When we get to differentiation and integration, we are given a further set of results and rules to memorise. It can become more tricky to determine which rule to apply with complex equations, and this is achieved with practise, which boils down to spotting how to split the equation correctly.
We have prior knowledge and a series of rules to apply. This is prime for procedural programming. It’s how calculators work. It’s how Mathematica and MATLAB work. It’s why students who are stuck on assignments can type equations into Google and get the correct answer3.
However, in order to deal with the practically infinite variation in equations that can be put into these applications, the rules that are hard coded to provide solutions are inefficient for all but the most straight forward4 problems without needing the human operator to simplify the input.
The best human mathematicians can spot the patterns in the equations in the same way that musicians hear the individual instruments in an orchestra. In this way you can get to an answer far more efficiently than by following a long process. The work by Lample and Charton aims to replicate the pattern recognition that humans use innately. Much of the machine learning work in natural language processing (NLP) splits sentences into sequences and is then looking for patterns in those sequences. They realised that solving equations takes the same approach.
While there was a one to one mapping between equations and trees, multiple trees can lead to the same answer. Much of their paper details how they generated the data sets for their experiments, which is fascinating in itself, and if that interests you then please read the original paper, but the key point being that training sets were 20 or 40 million examples. Using seq2seq they built a model to predict the solution given an input. This was key – recognising that maths is no more than turning one sentence into another. As such, they could skip the procedural solving methods and simply5 “translate” the equations to their answers.
I’m a huge fan of cross domain research – some of the biggest leaps in science have come from someone applying techniques from different areas. In this instance, it appears that language techniques have a huge impact on solving maths problems. In testing against Mathematica, MATLAB and Maple, the seq2seq model significantly outperformed them, both in terms of speed and accuracy. While the 500 equations is a decent sample size, I’m sure that it would be possible to find a further 500 on which the commercial solvers would outperform the Lample and Charton model, but as the authors themselves say at the end of their paper, integrating this type of solution into those solvers alongside procedural solutions is definitely worthwhile.

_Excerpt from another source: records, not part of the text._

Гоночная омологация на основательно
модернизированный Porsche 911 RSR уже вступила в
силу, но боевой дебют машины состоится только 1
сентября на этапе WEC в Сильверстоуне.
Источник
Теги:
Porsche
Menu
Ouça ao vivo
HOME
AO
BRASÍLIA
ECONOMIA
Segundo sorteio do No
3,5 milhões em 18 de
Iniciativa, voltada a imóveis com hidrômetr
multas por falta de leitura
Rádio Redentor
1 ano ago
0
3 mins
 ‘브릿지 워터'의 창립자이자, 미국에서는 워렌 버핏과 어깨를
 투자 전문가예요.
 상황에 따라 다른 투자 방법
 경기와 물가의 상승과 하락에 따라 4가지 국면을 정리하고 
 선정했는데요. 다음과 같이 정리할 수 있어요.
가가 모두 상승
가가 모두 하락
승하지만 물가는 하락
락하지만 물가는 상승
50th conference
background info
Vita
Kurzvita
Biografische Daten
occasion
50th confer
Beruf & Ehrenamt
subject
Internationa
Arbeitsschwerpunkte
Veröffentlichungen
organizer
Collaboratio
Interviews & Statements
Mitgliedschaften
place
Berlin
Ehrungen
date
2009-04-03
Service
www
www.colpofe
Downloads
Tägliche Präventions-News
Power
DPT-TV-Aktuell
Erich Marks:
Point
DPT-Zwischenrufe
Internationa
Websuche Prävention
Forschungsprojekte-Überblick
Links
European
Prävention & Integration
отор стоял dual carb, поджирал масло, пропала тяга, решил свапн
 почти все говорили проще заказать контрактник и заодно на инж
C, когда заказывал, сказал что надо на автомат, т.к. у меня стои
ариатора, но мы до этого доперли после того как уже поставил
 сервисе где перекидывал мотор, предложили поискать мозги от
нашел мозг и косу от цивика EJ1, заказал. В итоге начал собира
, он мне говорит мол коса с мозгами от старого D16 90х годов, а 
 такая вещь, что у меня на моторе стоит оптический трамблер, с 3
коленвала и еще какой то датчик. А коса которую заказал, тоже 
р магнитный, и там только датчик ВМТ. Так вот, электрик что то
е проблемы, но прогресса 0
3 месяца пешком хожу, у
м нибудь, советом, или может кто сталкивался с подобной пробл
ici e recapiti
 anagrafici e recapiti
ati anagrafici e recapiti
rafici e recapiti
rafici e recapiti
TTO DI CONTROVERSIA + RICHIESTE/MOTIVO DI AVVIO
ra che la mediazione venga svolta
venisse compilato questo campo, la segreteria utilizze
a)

- Fingers, toys, chocolates, etc 🙂 ↩
- The more you do this the more it stays easily accessible in your brain, but how often do you really need to recall the factors of 12464 on a day to day basis? ↩
- Assuming you know how to convert mathematical typesetting from your problem sheet into computational typesetting… ↩
- I do use this term as a relative as you can solve very complex equations with these applications, but only up to a point before you will start getting errors. ↩
- I’m not meaning to make this sound easy :). ↩